Thursday, December 3, 2009

Friday column: Tiger, Tiger, not burning so bright


Do you know how I know Tiger Woods — the No. 1 athletic icon on the planet — has really messed up?

It’s not that the National Enquirer claims Woods had an affair with a New York “VIP host.”

It’s not that US Weekly alleges he had a two-year affair with a cocktail waitress.

It’s not that the New York Daily News says he had a fling with a Las Vegas nightclub promoter.

It’s not that he crashed his car into a fire hydrant and a tree at 2:25 in the morning and that his wife was wielding a 3-iron.

It’s not that Woods is vaguely apologizing for letting his family down and is begging for privacy.

OK, yes — it is all those things. But it’s also this: the caliber of people rushing to his defense.

“I don’t really care what happened between Tiger and … whatever happened. I’m just glad he’s OK,” said John Daly, whose personal life is a cross between a country-western song and a train wreck.

“Everybody made a big deal out of it, but it’s not a big deal because the only one perfect is God,” said Ron Artest, best known for a brawl he started in the stands in Detroit and a man who recently appeared on national TV in his boxer shorts.

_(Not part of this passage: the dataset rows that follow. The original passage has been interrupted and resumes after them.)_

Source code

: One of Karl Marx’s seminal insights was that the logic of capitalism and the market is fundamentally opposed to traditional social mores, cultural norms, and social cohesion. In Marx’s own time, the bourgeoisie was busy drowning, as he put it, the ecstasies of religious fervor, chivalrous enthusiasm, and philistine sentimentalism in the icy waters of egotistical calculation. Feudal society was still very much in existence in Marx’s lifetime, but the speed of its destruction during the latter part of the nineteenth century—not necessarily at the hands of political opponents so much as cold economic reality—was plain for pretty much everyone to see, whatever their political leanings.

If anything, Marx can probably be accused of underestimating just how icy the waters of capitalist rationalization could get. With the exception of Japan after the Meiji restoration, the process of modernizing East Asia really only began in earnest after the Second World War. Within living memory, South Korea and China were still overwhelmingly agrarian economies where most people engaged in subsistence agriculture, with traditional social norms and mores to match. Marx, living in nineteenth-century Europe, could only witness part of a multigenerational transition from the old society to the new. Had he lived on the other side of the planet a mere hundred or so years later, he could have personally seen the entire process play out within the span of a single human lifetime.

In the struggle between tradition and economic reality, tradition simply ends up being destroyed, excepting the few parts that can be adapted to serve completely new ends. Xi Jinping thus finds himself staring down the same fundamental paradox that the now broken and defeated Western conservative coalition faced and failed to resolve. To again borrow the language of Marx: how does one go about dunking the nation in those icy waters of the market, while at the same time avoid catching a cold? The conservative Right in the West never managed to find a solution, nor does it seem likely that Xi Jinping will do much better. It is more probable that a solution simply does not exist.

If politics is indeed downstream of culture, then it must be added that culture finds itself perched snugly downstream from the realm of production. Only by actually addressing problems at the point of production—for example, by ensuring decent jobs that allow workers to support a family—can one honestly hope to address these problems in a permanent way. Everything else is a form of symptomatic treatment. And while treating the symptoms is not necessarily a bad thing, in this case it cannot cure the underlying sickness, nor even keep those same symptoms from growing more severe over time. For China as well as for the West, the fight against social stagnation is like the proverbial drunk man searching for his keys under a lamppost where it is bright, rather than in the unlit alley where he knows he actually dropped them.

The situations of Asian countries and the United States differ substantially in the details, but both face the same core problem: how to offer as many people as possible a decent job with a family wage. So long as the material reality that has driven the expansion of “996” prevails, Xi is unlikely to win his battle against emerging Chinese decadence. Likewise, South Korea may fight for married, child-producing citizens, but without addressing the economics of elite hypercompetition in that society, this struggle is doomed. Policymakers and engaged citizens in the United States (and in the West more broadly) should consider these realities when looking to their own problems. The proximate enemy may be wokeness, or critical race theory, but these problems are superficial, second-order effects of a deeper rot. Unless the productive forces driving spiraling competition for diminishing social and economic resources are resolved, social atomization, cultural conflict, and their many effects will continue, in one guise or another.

Well, Ron, I know you’re so rarely wrong, but it is a big deal, and very surprising. Not surprising as in Wow, Woods is not the perfect person his carefully crafted image would suggest, but surprising as in Wow, he apparently thought he could keep the image while behaving like Bill Clinton on a Viagra drip.

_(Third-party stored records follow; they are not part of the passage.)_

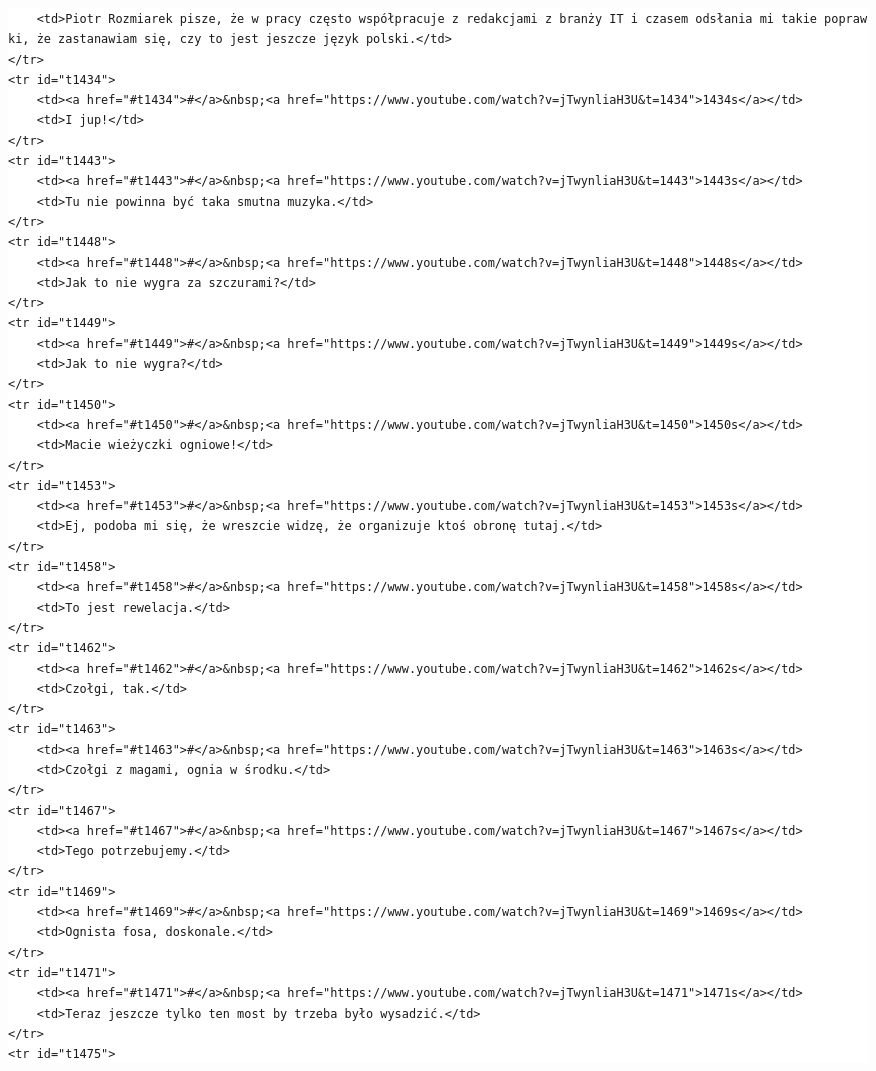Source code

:         <td>Piotr Rozmiarek pisze, że w pracy często współpracuje z redakcjami z branży IT i czasem odsłania mi takie poprawki, że zastanawiam się, czy to jest jeszcze język polski.</td>
    </tr>
    <tr id="t1434">
        <td><a href="#t1434">#</a>&nbsp;<a href="https://www.youtube.com/watch?v=jTwynliaH3U&t=1434">1434s</a></td>
        <td>I jup!</td>
    </tr>
    <tr id="t1443">
        <td><a href="#t1443">#</a>&nbsp;<a href="https://www.youtube.com/watch?v=jTwynliaH3U&t=1443">1443s</a></td>
        <td>Tu nie powinna być taka smutna muzyka.</td>
    </tr>
    <tr id="t1448">
        <td><a href="#t1448">#</a>&nbsp;<a href="https://www.youtube.com/watch?v=jTwynliaH3U&t=1448">1448s</a></td>
        <td>Jak to nie wygra za szczurami?</td>
    </tr>
    <tr id="t1449">
        <td><a href="#t1449">#</a>&nbsp;<a href="https://www.youtube.com/watch?v=jTwynliaH3U&t=1449">1449s</a></td>
        <td>Jak to nie wygra?</td>
    </tr>
    <tr id="t1450">
        <td><a href="#t1450">#</a>&nbsp;<a href="https://www.youtube.com/watch?v=jTwynliaH3U&t=1450">1450s</a></td>
        <td>Macie wieżyczki ogniowe!</td>
    </tr>
    <tr id="t1453">
        <td><a href="#t1453">#</a>&nbsp;<a href="https://www.youtube.com/watch?v=jTwynliaH3U&t=1453">1453s</a></td>
        <td>Ej, podoba mi się, że wreszcie widzę, że organizuje ktoś obronę tutaj.</td>
    </tr>
    <tr id="t1458">
        <td><a href="#t1458">#</a>&nbsp;<a href="https://www.youtube.com/watch?v=jTwynliaH3U&t=1458">1458s</a></td>
        <td>To jest rewelacja.</td>
    </tr>
    <tr id="t1462">
        <td><a href="#t1462">#</a>&nbsp;<a href="https://www.youtube.com/watch?v=jTwynliaH3U&t=1462">1462s</a></td>
        <td>Czołgi, tak.</td>
    </tr>
    <tr id="t1463">
        <td><a href="#t1463">#</a>&nbsp;<a href="https://www.youtube.com/watch?v=jTwynliaH3U&t=1463">1463s</a></td>
        <td>Czołgi z magami, ognia w środku.</td>
    </tr>
    <tr id="t1467">
        <td><a href="#t1467">#</a>&nbsp;<a href="https://www.youtube.com/watch?v=jTwynliaH3U&t=1467">1467s</a></td>
        <td>Tego potrzebujemy.</td>
    </tr>
    <tr id="t1469">
        <td><a href="#t1469">#</a>&nbsp;<a href="https://www.youtube.com/watch?v=jTwynliaH3U&t=1469">1469s</a></td>
        <td>Ognista fosa, doskonale.</td>
    </tr>
    <tr id="t1471">
        <td><a href="#t1471">#</a>&nbsp;<a href="https://www.youtube.com/watch?v=jTwynliaH3U&t=1471">1471s</a></td>
        <td>Teraz jeszcze tylko ten most by trzeba było wysadzić.</td>
    </tr>
    <tr id="t1475">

I mean, did he really think he could cavort with a bimbo or three and not have word get out — from the bimbos at the very least? According to US Weekly, Woods left 300 text messages on the phone of the L.A. cocktail waitress — 300!

Though, really, one would have been too many — especially one like the voice mail he allegedly left last week asking the waitress to change the ID on her phone so that his wife wouldn’t recognize it.

Instead, the waitress reportedly sold the sound bite and her story for a hundred large, evidentally surprising Woods, who perhaps had convinced himself he was dating her for her character.

A hundred large, of course, is piffle. Reports are that Woods already has transferred $5 million into his wife’s account and, when not engaged in daily marriage counseling sessions — those must be fun — is rewriting the couple’s prenuptial agreement in a way that could cost him $55 million.

So it’s good news that Nike, Gatorade and other companies Woods makes money for are standing by their dollar — I mean, by their man — for now, anyway. Still, endorsement psychology is based on the idea that the consumer in some sense wants to be the endorser — and I don’t think anyone wants to be Tiger Woods right now.